Kemi Badenoch is a breath of fresh air

Tory Leadership Contest, Winner Kemi Badenoch
Tory Leadership Winner, Kemi Badenoch - Eddie Mulholland

Kemi Badenoch’s victory in the Conservative leadership contest is a landmark moment for Britain. The Conservatives now have a leader willing to step outside the boundaries of the technocratic Left-wing consensus and view the challenges facing this country with a fresh eye.

Ms Badenoch will need to use these skills to their fullest as she sets about her greatest challenge yet. Having won over the party membership with her forthright, no-nonsense approach and her emphasis on principles, she must now apply this same energy to persuading the wider public that she is the right choice to lead this  country.

As she begins this work, Ms Badenoch can take heart from recent polling which has shown the Conservative party with its first lead over Labour in three years. Sir Keir Starmer’s parliamentary majority may be considerable, but it is built on sand, and his personal popularity is already deep underwater. The next election is clearly there for the taking.

If it is to be won, however, the Conservatives will need to rally around their new leader. All factions of the party must accept that the leadership contest is over, that the membership has spoken, and that there is no more room for the blue on blue attacks and petty infighting that came to define the final years of the last Conservative government.

Ms Badenoch, meanwhile, must make the most of those talents available to her. Robert Jenrick, who finished second in the contest, ran a remarkable campaign as an outsider. His work on developing policy proposals for controlling immigration, in particular, struck a chord with a chunk of the electorate, and it would surely be in the best interest of the party to put his skills to full use.

The machinery of party selection and campaigning must also be fixed. Too often, the support offered to candidates is wanting, and the calibre of those candidates themselves in doubt. The last election was a low-ebb that must not be repeated.

Alongside rebuilding her party, Ms Badenoch must set about winning back former Conservatives who felt let down by the party after 14 years in office. While this will be challenging, it is less so than it might first appear. The Conservative party’s meritocratic nature makes it a natural home for the aspirational classes, as demonstrated by the fact that Ms Badenoch – raised in Nigeria – is the latest in a series of leaders to shatter various ‘glass ceilings’. What it now needs are the correct policies and execution.

Despite the myth that has taken hold on parts of the Right, it is not impossible to both eat Reform’s lunch and appeal to those who voted for the Liberal Democrats or Labour.

Polling shows, however, that these groups – and indeed those who didn’t vote at all – are more similar than they are different. Each lists reducing immigration as a top priority, and a majority back a strong agenda on combating crime, cutting taxation and fixing public services.

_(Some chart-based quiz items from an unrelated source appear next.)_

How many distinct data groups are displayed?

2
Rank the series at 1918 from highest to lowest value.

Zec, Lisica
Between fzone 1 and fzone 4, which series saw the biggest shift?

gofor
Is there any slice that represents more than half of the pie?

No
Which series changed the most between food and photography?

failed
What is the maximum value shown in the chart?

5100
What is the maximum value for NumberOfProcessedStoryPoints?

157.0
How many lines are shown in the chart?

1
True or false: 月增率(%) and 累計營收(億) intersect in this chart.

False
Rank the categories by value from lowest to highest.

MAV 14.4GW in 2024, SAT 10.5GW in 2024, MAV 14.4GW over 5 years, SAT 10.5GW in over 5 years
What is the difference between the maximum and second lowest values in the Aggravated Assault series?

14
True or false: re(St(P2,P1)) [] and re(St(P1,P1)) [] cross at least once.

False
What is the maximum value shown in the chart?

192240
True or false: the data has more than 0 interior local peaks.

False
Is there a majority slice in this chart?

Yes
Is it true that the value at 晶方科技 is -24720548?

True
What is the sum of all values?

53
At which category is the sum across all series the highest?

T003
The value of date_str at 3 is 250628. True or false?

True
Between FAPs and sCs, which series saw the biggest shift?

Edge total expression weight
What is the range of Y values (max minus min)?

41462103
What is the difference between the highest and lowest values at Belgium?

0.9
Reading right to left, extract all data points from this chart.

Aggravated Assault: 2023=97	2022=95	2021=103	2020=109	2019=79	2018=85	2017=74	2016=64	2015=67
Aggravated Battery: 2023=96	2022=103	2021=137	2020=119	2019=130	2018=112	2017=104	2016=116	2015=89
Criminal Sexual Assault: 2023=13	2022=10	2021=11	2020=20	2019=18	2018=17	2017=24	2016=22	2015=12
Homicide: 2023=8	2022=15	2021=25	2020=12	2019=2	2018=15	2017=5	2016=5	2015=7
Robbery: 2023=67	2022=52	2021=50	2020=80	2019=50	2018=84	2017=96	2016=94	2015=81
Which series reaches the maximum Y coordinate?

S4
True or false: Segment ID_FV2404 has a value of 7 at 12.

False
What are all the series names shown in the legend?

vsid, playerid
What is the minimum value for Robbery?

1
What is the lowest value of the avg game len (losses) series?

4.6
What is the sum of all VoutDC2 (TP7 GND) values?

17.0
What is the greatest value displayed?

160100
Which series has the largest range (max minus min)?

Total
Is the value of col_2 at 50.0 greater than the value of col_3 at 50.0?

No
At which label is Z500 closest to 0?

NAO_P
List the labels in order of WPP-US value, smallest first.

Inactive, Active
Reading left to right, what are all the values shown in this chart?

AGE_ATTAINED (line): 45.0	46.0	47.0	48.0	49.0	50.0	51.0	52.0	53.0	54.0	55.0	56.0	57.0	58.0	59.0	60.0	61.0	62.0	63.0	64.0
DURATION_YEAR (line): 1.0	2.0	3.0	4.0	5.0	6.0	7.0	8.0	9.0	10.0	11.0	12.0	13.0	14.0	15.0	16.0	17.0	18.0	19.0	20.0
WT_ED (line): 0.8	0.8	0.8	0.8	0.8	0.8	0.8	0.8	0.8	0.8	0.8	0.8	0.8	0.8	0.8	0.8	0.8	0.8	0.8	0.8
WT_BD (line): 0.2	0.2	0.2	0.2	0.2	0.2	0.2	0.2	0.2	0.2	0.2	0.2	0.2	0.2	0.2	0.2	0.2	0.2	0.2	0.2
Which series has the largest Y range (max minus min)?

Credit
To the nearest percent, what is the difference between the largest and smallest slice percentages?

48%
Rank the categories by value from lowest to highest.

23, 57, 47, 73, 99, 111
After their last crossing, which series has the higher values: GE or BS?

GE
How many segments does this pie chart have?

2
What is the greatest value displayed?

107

There is a coherent offering in that combination that can appeal to those who voted Conservative, and those who did not: securing our borders, cracking down on rampant criminality, supporting the private sector growth that makes it possible to fund our public services, reforming the broken elements of the state that swallow taxpayer funds with little sign of improvement.

It would be foolish to pretend that developing or implementing such a plan will be easy. In its last period in office, the Conservative party was defeated as much by the structures of the state as by its own internal divisions. It is to Ms Badenoch’s credit that she has demonstrated repeatedly her understanding of the obstructive nature of the modern civil service, human rights industry and quangocracy. This understanding must become the basis for implementing a genuinely conservative policy agenda.

Here, Ms Badenoch can take inspiration from history. In 1974, Margaret Thatcher faced a similar crisis: a Labour government hostile to private enterprise, attempting to spend its way out of trouble, and a conservative movement in dire need of a guiding philosophy and a plan to change the country for the better. The party today needs its version of the “Stepping Stones” report; an agenda for addressing the social and economic ailments afflicting Britain, giving the party its intellectual footing as it develops its manifesto.

For the moment, however, the task at hand is to hold this Labour Government to account. Sir Keir’s newfound unpopularity is richly deserved; his early days in office have been marked by a blatant “class war” approach that singles out traditional enemies of his party such as farmers and private schools for punishment, and lavishes rewards upon striking unions and the public sector. Ms Badenoch must stand against this, acting as a voice for conservative Britain and for the private sector, emphasising the virtues of growth over redistribution, and offering a vision of the good that appeals to the country as a whole in contrast to Labour’s ‘divide and rule’ politics.

If she can succeed in this – appealing to middle class couples in leafy suburbs and young people who feel as if they will never be able to own their own home, to pensioners who fear for their financial security and to taxpayers who see an ever larger share of their incomes fuelling a failing public sector – then the rewards will be immense.